Congresswoman Sheri Biggs Bitcoin ETF Purchase Highlights Why Self-Custody Still Matters
Rep. Biggs disclosed up to $250K in Bitcoin ETF holdings, but her choice reveals the tradeoffs between regulated access and true ownership.
Congresswoman Sheri Biggs (R-SC) disclosed a purchase of up to $250,000 in BlackRock's iShares Bitcoin Trust (IBIT) on March 4, 2026, according to a filing reported on April 16. It's her second major Bitcoin ETF buy in under a year, and it signals something important: even lawmakers betting big on Bitcoin are choosing Wall Street wrappers over actual ownership.
That choice has real consequences, and it's worth understanding what she's gaining and what she's giving up.
The Trade She Made
Biggs made the purchase through her spouse's UBS account, buying somewhere between $100,001 and $250,000 worth of IBIT shares. This follows a similar purchase in July 2025, which she reported late and was fined $200 under the STOCK Act.
She's not alone in Congress. Senator Dave McCormick disclosed over $580,000 in Bitcoin ETF holdings in 2025. The timing of Biggs' trades coincides with Senate debate over the BITCO Act of 2025, which would establish a federal Bitcoin reserve. According to the Stand With Crypto Alliance, Biggs is rated as pro-crypto.
But here's the thing: buying an ETF isn't the same as buying Bitcoin.

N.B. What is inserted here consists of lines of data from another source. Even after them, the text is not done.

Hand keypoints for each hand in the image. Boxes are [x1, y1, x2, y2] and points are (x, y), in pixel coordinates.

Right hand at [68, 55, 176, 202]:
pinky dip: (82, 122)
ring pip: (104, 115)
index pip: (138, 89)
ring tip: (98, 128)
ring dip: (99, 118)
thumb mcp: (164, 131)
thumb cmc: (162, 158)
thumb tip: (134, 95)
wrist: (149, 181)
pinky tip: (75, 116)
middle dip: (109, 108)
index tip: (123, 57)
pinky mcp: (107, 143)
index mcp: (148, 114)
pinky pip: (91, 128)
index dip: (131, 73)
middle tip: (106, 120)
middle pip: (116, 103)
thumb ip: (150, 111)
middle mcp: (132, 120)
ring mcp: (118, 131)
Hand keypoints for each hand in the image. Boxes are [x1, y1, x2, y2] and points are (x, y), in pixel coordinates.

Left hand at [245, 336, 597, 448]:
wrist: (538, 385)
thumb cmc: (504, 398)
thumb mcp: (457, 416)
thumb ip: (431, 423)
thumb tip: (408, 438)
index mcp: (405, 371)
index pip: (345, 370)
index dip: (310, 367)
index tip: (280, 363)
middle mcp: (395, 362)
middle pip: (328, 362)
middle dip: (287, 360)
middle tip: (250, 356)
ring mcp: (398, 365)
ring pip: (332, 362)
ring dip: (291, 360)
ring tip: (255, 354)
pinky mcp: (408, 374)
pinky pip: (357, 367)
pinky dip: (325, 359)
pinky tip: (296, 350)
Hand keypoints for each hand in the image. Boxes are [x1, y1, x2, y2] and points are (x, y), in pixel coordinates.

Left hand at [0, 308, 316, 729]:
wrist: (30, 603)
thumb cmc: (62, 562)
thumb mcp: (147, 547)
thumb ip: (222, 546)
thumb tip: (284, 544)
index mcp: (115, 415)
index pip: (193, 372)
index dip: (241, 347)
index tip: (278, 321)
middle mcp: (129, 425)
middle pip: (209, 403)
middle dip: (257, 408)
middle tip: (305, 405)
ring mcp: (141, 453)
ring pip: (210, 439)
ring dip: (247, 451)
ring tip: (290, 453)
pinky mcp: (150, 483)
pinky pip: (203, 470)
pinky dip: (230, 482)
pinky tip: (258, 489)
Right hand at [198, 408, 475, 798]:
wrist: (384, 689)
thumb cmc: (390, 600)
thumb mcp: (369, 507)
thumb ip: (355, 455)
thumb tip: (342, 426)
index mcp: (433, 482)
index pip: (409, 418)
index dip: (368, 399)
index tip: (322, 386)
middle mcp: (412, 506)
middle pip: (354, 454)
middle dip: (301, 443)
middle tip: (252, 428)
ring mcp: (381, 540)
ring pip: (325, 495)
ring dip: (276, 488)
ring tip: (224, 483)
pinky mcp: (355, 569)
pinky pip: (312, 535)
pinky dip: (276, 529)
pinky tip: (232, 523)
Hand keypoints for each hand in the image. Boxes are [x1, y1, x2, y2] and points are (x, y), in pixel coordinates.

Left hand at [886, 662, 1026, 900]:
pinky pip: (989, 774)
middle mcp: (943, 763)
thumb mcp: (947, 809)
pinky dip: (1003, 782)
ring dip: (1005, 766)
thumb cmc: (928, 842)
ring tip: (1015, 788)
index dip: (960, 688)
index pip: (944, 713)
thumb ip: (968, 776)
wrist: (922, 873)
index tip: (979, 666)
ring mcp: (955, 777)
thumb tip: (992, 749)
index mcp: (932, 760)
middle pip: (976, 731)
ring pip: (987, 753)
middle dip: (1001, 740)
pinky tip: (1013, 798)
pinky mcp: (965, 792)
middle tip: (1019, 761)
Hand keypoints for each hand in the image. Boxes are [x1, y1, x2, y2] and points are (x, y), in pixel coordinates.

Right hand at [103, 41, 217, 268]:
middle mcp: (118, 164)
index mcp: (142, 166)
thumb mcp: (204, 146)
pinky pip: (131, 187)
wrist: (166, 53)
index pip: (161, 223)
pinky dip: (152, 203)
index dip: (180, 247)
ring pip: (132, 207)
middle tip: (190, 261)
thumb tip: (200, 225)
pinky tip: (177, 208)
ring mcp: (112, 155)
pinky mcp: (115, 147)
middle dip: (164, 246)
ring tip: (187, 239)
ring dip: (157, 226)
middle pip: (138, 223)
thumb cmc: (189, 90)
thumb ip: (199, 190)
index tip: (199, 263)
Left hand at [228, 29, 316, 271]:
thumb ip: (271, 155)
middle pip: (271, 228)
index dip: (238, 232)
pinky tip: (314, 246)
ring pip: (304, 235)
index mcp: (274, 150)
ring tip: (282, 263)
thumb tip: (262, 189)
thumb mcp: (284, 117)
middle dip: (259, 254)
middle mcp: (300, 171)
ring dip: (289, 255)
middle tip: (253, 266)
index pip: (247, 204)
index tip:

What ETF Investors Don't Own
When you buy shares in IBIT or any spot Bitcoin ETF, you're buying exposure to Bitcoin's price. You're not buying Bitcoin. You can't withdraw it. You can't move it to cold storage. You can't use it on-chain.
The Bitcoin backing those shares sits in third-party custody, and that custody is remarkably concentrated. As of Q3 2025, Coinbase held over 80% of ETF Bitcoin assets. That's a single point of failure for the majority of institutional Bitcoin held through these products.
ETF investors also face limitations that don't exist with direct ownership: trading is limited to market hours, shares can be frozen or restricted, and the underlying Bitcoin could theoretically be rehypothecated or caught up in regulatory action. None of these are abstract concerns. The FTX collapse in 2022 demonstrated what happens when customers trust intermediaries who don't actually hold what they claim.
The Case for Self-Custody
The Bitcoin community's response to Biggs' disclosure was predictable and, frankly, reasonable. "Do not buy BTC ETFs," one commenter wrote in April 2026. "Buy BTC... move to cold storage."
Self-custody means holding your own private keys, either through a hardware wallet or a multisig setup. You control the Bitcoin directly. There's no intermediary who can freeze your funds, no counterparty who can fail, and no reliance on a broker's trading hours.
For serious Bitcoin holders, multisig storage adds another layer of protection. Tools like Caravan, an open-source multisig coordination software, let users build DIY setups without trusting any third-party servers with their wallet data. It's stateless, meaning it doesn't store your keys or transaction history. You coordinate signatures across hardware wallets while maintaining full sovereignty.
This is what Bitcoin was designed for: permissionless, censorship-resistant ownership. ETFs offer convenience, but they strip out the core value proposition.
Why Someone Would Still Choose an ETF
To be fair, ETFs aren't irrational. For someone like Biggs, buying through a brokerage account is simpler, fits cleanly into existing financial infrastructure, and carries regulatory clarity. There's no key management, no seed phrase responsibility, no risk of user error.
For institutional investors or high-net-worth individuals with compliance requirements, ETFs offer a regulated path that self-custody doesn't. And for investors who simply want price exposure without learning Bitcoin's technical stack, ETFs remove friction.
The tradeoff is real. Convenience and regulatory comfort on one side; actual ownership and sovereignty on the other.
Thinking Forward
Biggs' purchase tells us something about where mainstream adoption is heading. Bitcoin is increasingly accepted in traditional finance, and regulated products are the on-ramp for many new entrants.
But for anyone who understands why Bitcoin matters, the lesson is the opposite. The whole point of Bitcoin is that you don't need permission. You don't need a custodian. You don't need to trust anyone else to hold it for you.
If you're holding serious value in Bitcoin, hardware wallet security and multisig Bitcoin storage aren't optional extras. They're the difference between owning Bitcoin and owning a claim on someone else's Bitcoin.
Congresswoman Biggs made her choice. The question is what choice you'll make with yours.